WHAT TO DO: Your output should be the line with "los cambios hormonales" and all following lines of the data below, through the end, repeated exactly.
-------- DATA PROVIDED
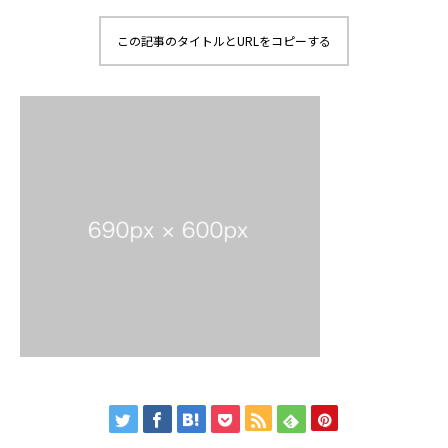
この記事のタイトルとURLをコピーする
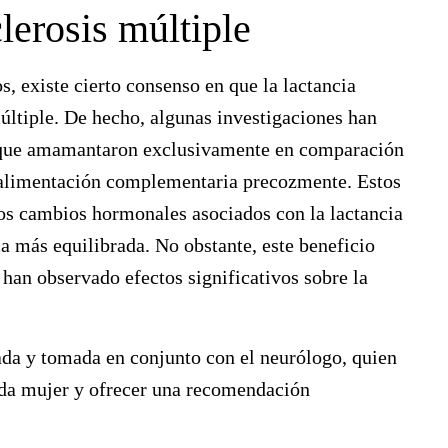
lerosis múltiple
, existe cierto consenso en que la lactancia
últiple. De hecho, algunas investigaciones han
s que amamantaron exclusivamente en comparación
n alimentación complementaria precozmente. Estos
los cambios hormonales asociados con la lactancia
a más equilibrada. No obstante, este beneficio
e han observado efectos significativos sobre la
zada y tomada en conjunto con el neurólogo, quien
ada mujer y ofrecer una recomendación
----------------
RESULT FOR THIS TASK:
los cambios hormonales asociados con la lactancia
a más equilibrada. No obstante, este beneficio
e han observado efectos significativos sobre la
zada y tomada en conjunto con el neurólogo, quien
ada mujer y ofrecer una recomendación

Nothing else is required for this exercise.